В однообразном течении дней, в утомительном мелькании одного и того же, в повторяющихся мелочах часто утрачивается ощущение величия жизни, начинаешь видеть ее не объемно, в волнующей непрерывности, а в совершенно искусственном механическом делении на «обыкновенное сегодня» и «легендарное позавчера». В «обыкновенном сегодня» живет ничем будто бы не замечательный человек — сослуживец, попутчик, сосед по даче… а в «легендарном позавчера» жили Сократ, Томас Мор, Кампанелла, герои и мученики! И та минута, когда в «обыкновеннейшем» современнике узнаешь черты легендарного героя, дает урок мудрости — начинаешь лучше понимать человека и жизнь, возвращается утраченная цельность видения. Она обогащает вдвойне: сегодняшнюю реальнейшую личность воспринимаешь как легендарное существо, а Томаса Мора и Кампанеллу, как сегодняшних реальных людей.

Революция подобна Гераклитову огню — он никогда не потухает.

Человек не стареет…

В ту обыкновенную «дачную» ночь, под органный гул сосен, я лучше понял и людей, о которых писал, и тех, кто этих людей дарил мне с бескорыстием и верой в меня. (Последнюю строку неписатели и нежурналисты могут и не понять, поэтому, видимо, стоит объяснить как можно более кратко, что в нашем деле наивысшая щедрость — «подарок» сюжета, человека, судьбы, когда дарящий отдает бесценное, о чем мог бы и сам написать, тому, кто, как ему кажется, напишет лучше. Классическая модель подобных отношений, бесконечно, что само собой разумеется, отличающихся по масштабу от того, о чем я буду рассказывать дальше: Пушкин — Гоголь.)
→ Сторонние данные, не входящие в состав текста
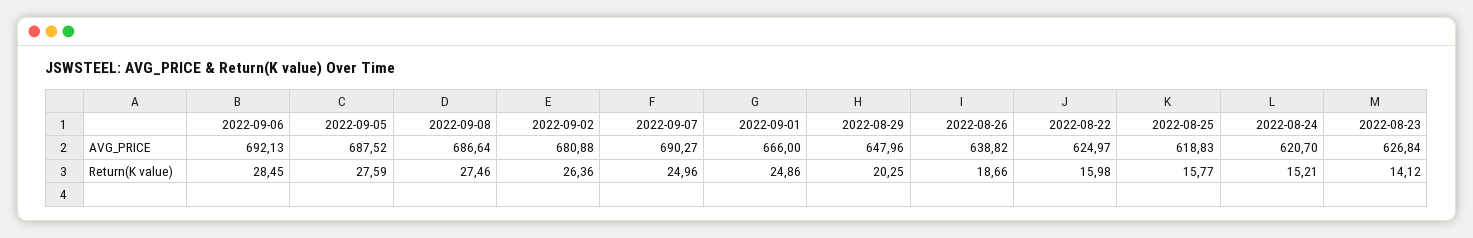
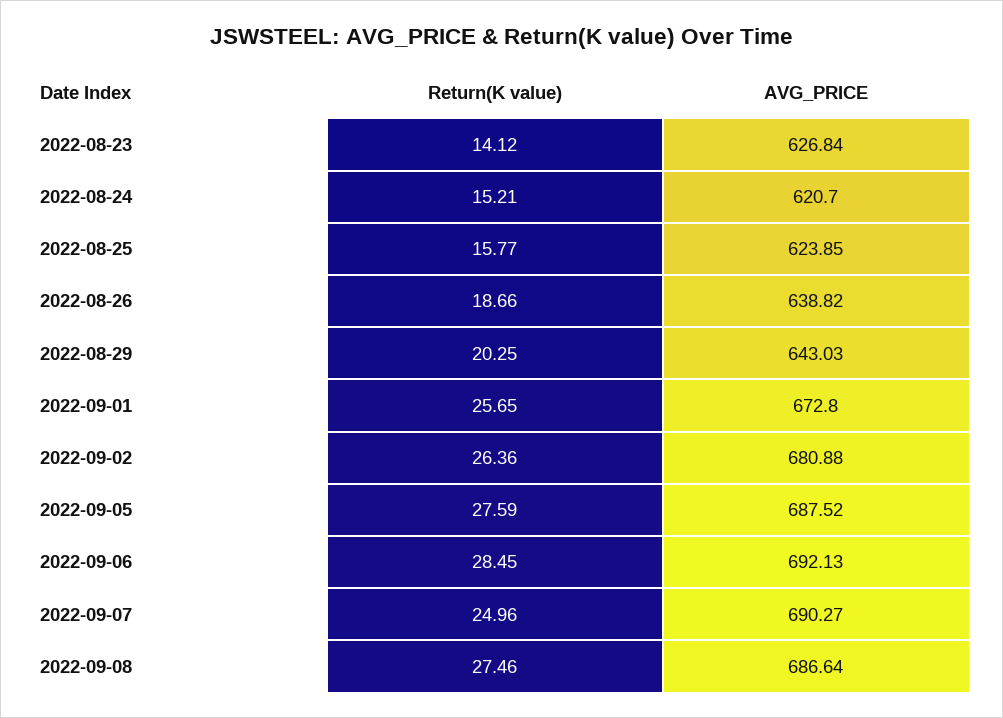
  {
    "2022-09-06": {
      "AVG_PRICE": 692.13,
      "Return(K value)": 28.45
    },
    "2022-09-05": {
      "AVG_PRICE": 687.52,
      "Return(K value)": 27.59
    },
    "2022-09-08": {
      "AVG_PRICE": 686.64,
      "Return(K value)": 27.46
    },
    "2022-09-02": {
      "AVG_PRICE": 680.88,
      "Return(K value)": 26.36
    },
    "2022-09-07": {
      "AVG_PRICE": 690.27,
      "Return(K value)": 24.96
    },
    "2022-09-01": {
-     "AVG_PRICE": 666,
+     "AVG_PRICE": 672.8,
-     "Return(K value)": 24.86
+     "Return(K value)": 25.65
    },
    "2022-08-29": {
-     "AVG_PRICE": 647.96,
+     "AVG_PRICE": 643.03,
      "Return(K value)": 20.25
    },
    "2022-08-26": {
      "AVG_PRICE": 638.82,
      "Return(K value)": 18.66
    },
-   "2022-08-22": {
-     "AVG_PRICE": 624.97,
-     "Return(K value)": 15.98
-   },
    "2022-08-25": {
-     "AVG_PRICE": 618.83,
+     "AVG_PRICE": 623.85,
      "Return(K value)": 15.77
    },
    "2022-08-24": {
      "AVG_PRICE": 620.7,
      "Return(K value)": 15.21
    },
    "2022-08-23": {
      "AVG_PRICE": 626.84,
      "Return(K value)": 14.12
    }
  }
В ту ночь думал я о человеке, который был читателям известен как Ин. Андреев, автор умных, добрых книг и точно, мастерски написанных очерков о хороших людях, для меня же был Женей Кюном. Это подлинное его имя появилось в печати один-единственный раз, когда он умер, упав на улице с остановившимся сердцем. Он умер, как и жил, — ОСИЛИВАЯ дорогу. Вот тогда-то появилось имя его в черной рамке, немного странное для человека, родившегося в вологодской деревне: Кюн.
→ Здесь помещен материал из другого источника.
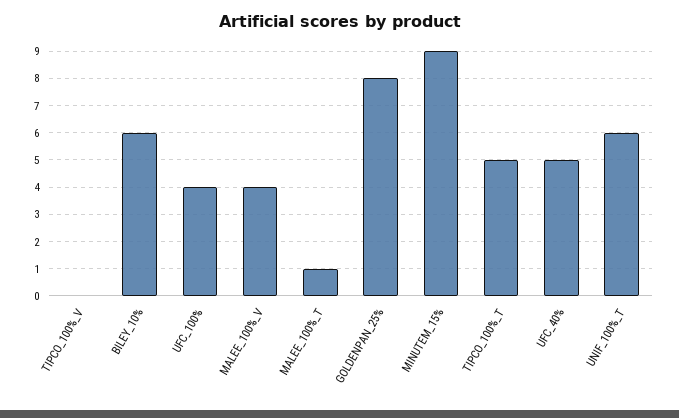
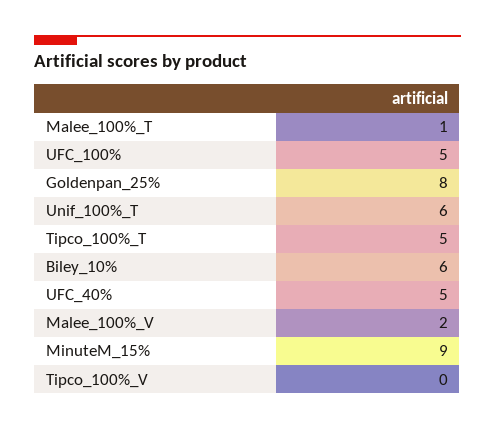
  {
    "TIPCO_100%_V": 0,
    "BILEY_10%": 6,
-   "UFC_100%": 4,
+   "UFC_100%": 5,
-   "MALEE_100%_V": 4,
+   "MALEE_100%_V": 2,
    "MALEE_100%_T": 1,
    "GOLDENPAN_25%": 8,
    "MINUTEM_15%": 9,
    "TIPCO_100%_T": 5,
    "UFC_40%": 5,
    "UNIF_100%_T": 6
  }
Я буду дальше называть его Кюном, это чуточку архаичное и литературное Ин. Андреев не совпадает с ощущением его — живого, одаряющего меня мыслями, сочувствием, душевным теплом. Он одаряет меня и потому, что его книги «Синий час» и «Зеленая ветка» стоят на моей полке, и потому что сам он, как личность, живет во мне и не умрет, покуда я буду дышать.
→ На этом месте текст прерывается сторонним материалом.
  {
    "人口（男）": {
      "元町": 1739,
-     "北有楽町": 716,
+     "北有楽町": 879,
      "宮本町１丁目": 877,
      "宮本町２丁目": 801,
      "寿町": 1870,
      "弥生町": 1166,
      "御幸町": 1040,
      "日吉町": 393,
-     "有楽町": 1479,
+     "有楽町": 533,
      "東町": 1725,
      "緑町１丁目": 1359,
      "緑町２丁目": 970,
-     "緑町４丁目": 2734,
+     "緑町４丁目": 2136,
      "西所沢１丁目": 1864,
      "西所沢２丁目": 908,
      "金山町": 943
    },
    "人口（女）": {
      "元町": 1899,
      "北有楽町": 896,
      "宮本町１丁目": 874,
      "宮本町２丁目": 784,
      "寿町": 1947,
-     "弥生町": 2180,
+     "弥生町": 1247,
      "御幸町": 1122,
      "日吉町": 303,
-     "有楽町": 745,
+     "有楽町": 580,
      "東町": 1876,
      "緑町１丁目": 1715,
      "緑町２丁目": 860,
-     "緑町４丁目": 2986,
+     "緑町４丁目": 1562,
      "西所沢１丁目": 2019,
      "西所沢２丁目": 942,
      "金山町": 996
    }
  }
Синий час — час вечера, когда кристаллизуются дневные впечатления, час зрелых раздумий, это не час суток — час жизни. (Женя Кюн и переживал сам этот час, когда я, более молодой и менее искушенный в литературе, познакомился с ним; было это в редакции московской областной газеты четырнадцать лет назад, и в первую же минуту, не успев, видимо, даже понять хорошенько, что за человек перед ним, он начал меня одаривать — иначе не мог, не умел общаться с людьми. Он, помню, тогда подарил мне эпиграф к очерку, который я собирался написать о послевоенной судьбе солдат. «Из одного металла льют медаль за бой, медаль за труд», — повторил он дважды, напевно, с великой серьезностью строки А. Твардовского.)